= WHAT NEEDS TO BE DONE =
Starting at the line that contains "Document page, 1241x1754 pixels." and ending after the line that contains "For every layout", rewrite the records with "transcribe" changed to "copy out" and everything else unchanged.

= INPUT FOR THIS TASK =

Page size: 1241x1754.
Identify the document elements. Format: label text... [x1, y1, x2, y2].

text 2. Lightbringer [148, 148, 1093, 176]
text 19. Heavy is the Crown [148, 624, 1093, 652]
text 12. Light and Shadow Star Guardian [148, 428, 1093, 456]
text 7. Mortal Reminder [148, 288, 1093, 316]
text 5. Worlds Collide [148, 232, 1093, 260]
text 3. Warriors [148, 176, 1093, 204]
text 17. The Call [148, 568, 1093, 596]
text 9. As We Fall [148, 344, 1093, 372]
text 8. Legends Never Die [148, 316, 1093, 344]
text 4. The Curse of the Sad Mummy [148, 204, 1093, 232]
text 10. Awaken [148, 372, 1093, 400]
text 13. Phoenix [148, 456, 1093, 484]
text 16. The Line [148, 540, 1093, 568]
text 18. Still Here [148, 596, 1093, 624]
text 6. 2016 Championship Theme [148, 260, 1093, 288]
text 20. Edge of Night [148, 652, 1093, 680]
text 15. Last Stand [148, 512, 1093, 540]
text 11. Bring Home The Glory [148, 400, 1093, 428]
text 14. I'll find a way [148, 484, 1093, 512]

---

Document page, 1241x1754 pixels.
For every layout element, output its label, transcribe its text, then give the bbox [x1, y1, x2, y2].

= SOLVED PROBLEM =
Document page, 1241x1754 pixels.
For every layout element, output its label, copy out its text, then give the bbox [x1, y1, x2, y2].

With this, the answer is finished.